Hey there, time traveller!
This article was published 7/7/2011 (2062 days ago), so information in it may no longer be current.
A new 10-kilometre diking system to protect properties, schools and businesses in the RM of St. Laurent from a flooded Lake Manitoba will sacrifice dozens of lakeside homes, residents say.
The ring dike, being built on the east side of the lake immediately north of Twin Lakes Beach, will exclude lakefront homes at Sandpiper Beach. And at least one property is being partly expropriated this week to allow the dike to run more in a straight line.
"I'm just so angry," an emotional Muriel Robinson, 72, said Thursday as she and her husband Lloyd, 76, made plans to empty out two garages that will soon be knocked down to make room for the dike.
"Through this whole thing I've never lost my temper," she said. "But seeing the water today and them just waiting for us to get out... We're giving up our garages and part of our property, but we'll still be on the wrong side of the dike."
Robinson and her husband, former antique dealers, and their neighbours have repeatedly asked the RM and the province -- the province is providing financial aid and expertise on the dike -- for more information and how they'll be compensated, but to date have got the runaround.
The Robinsons were allowed temporary access to their home of 17 years Thursday to make moving plans.
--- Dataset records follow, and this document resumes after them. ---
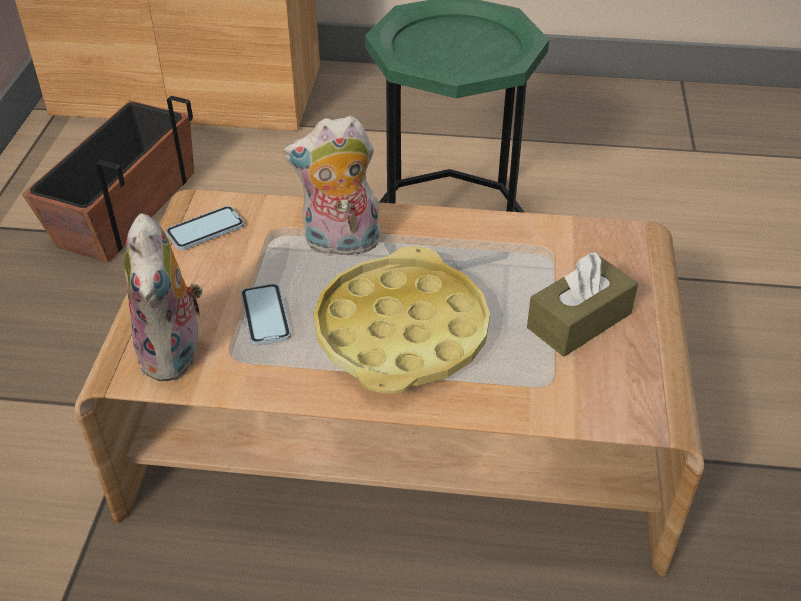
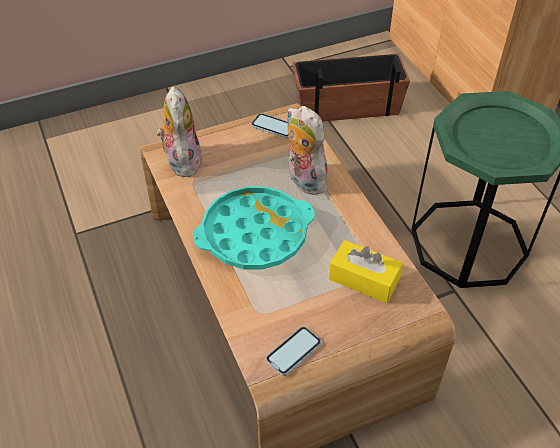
camera: 60 degrees right, 5 degrees up
plush toy [124,213,203,381] -> plush toy turned 120 degrees clockwise [156,86,203,177]
phone [241,284,291,345] -> phone moved to [266,326,321,376]
yellow tray [314,246,490,394] -> turquoise tray [193,186,315,269]
brown tissue box [527,253,638,357] -> none
none -> yellow tissue box [329,240,403,303]

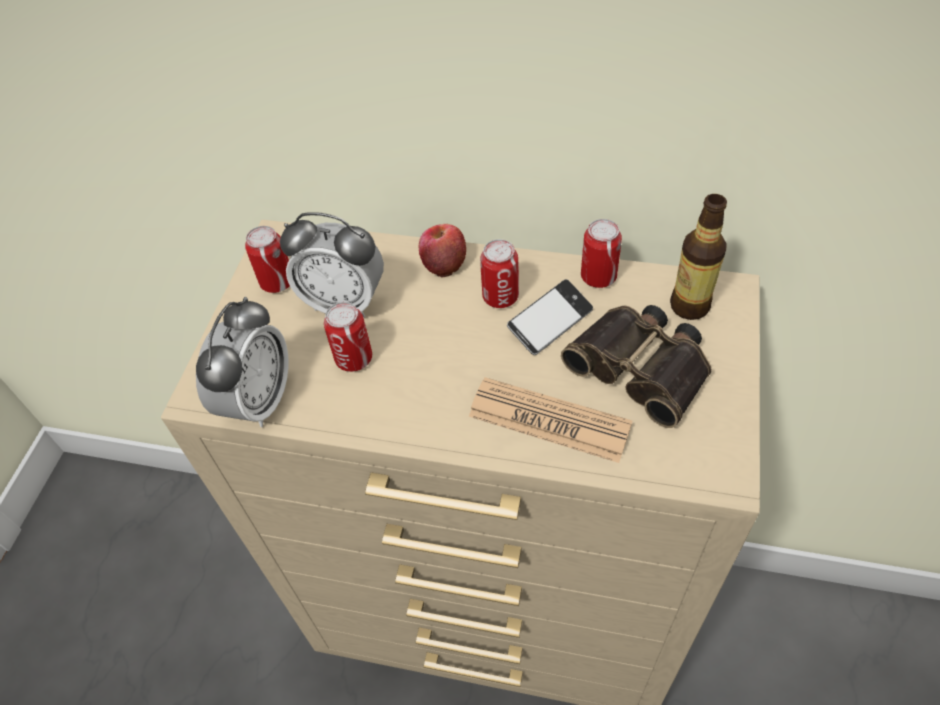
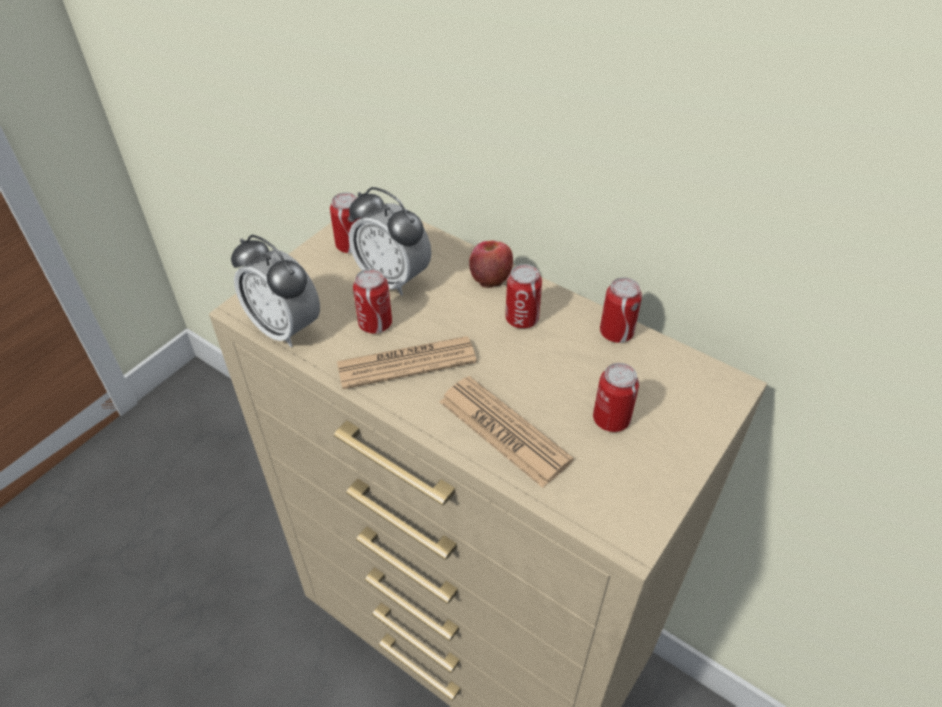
camera: 20 degrees right, 5 degrees down
alarm clock [196,297,289,427] -> alarm clock turned 90 degrees clockwise [231,235,320,347]
phone [507,279,593,355] -> none
binoculars [561,305,712,428] -> can [593,363,639,432]
bottle [670,194,727,320] -> none
none -> newspaper [337,336,477,389]

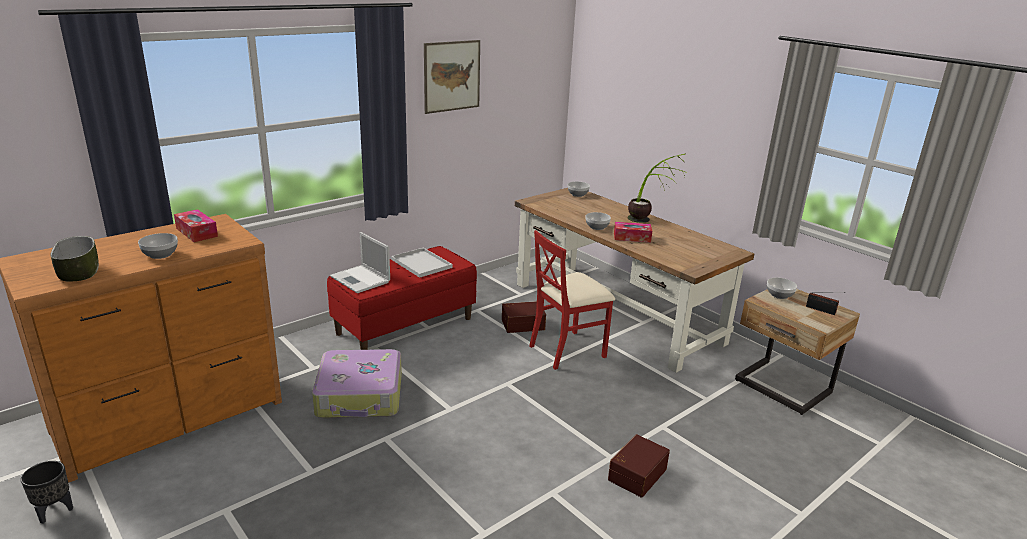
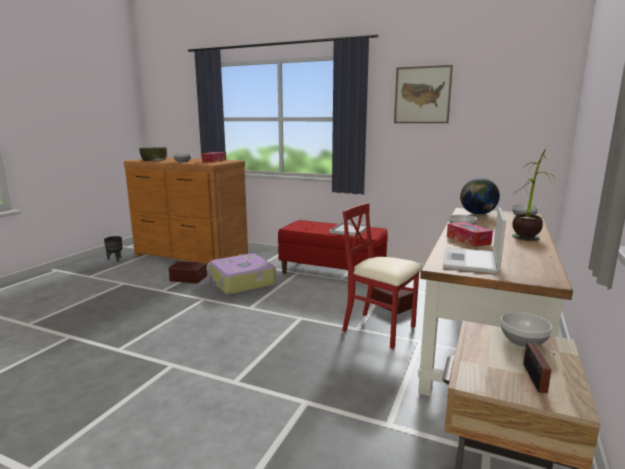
camera: 65 degrees right, 10 degrees down
laptop [330,232,390,293] -> laptop moved to [443,207,506,274]
brown storage box [608,434,670,498] -> brown storage box moved to [168,261,207,283]
none -> globe [460,178,500,215]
The area remains under a mandatory evacuation that likely won't be lifted until January.
"They're just running by the seat of their pants," said Sandpiper resident Doug McGiffin, whose retirement home will also be outside the dike. "Don't they have some sort of responsibility to notify people who are directly affected?"
A provincial spokesman said the St. Laurent dike is a municipal project and the province would not comment. St. Laurent Reeve Earl Zotter was unavailable.
McGiffin, a retired school trustee and Winnipeg firefighter, said he learned where the dike will be built by looking at a map that's only available at the RM of St. Laurent office, although residents have posted earlier versions of it on the Internet.
Progressive Conservative Leader Hugh McFadyen said Thursday it's for exactly this kind of situation that Premier Greg Selinger should recall the legislature so MLAs can ensure flood victims are treated fairly.
"It just illustrates that there is an urgent need to recall the legislature so that there can be accountability for all of these major decisions that are being made and have such a dramatic impact on people's lives," McFadyen said.
McFadyen also said the legislature should scrutinize bigger decisions, like the proposed building this fall of a new diversion to drain Lake Manitoba into Lake Winnipeg before next spring.
"Otherwise, decisions are going to be made behind closed doors that have a lasting or permanent impact on the lives of Manitobans," he said.
NDP house leader Jennifer Howard said the legislature will not be recalled as it will do nothing to further the flood fight.
"I think this is more about using a disaster to play politics," she said. "We're on the eve of an election and the opposition has chosen to grandstand and play politics with this and I think that's shameful, frankly."
Howard said there have been lots of opportunities for the opposition to ask questions on the flood outside of the legislature, including a briefing this afternoon for McFadyen and Liberal Leader Jon Gerrard.
McGiffin, his wife Joanne, the Robinsons and hundreds of other Manitobans are living in hotels until they're allowed to go back to their homes.
They and others in the south basin of Lake Manitoba were evacuated in late May when high waves crashed into hundreds of cottages and homes at Delta and Twin Lakes beaches, destroying some and heavily damaging many others.
The fear is with the lake being at its highest recorded level -- measured at 817.41 feet above sea level Thursday and to peak between 817.7 and 817.8 feet at the end of the month -- another windstorm blowing up high waves could be catastrophic.
That's spurred the RM and the province to build the dike to protect as many properties and other buildings as possible.
The lake is as high as it is because of unprecedented flooding on the Souris and Assiniboine rivers. Flood water is funnelled into Lake Manitoba via the Portage Diversion near Portage la Prairie.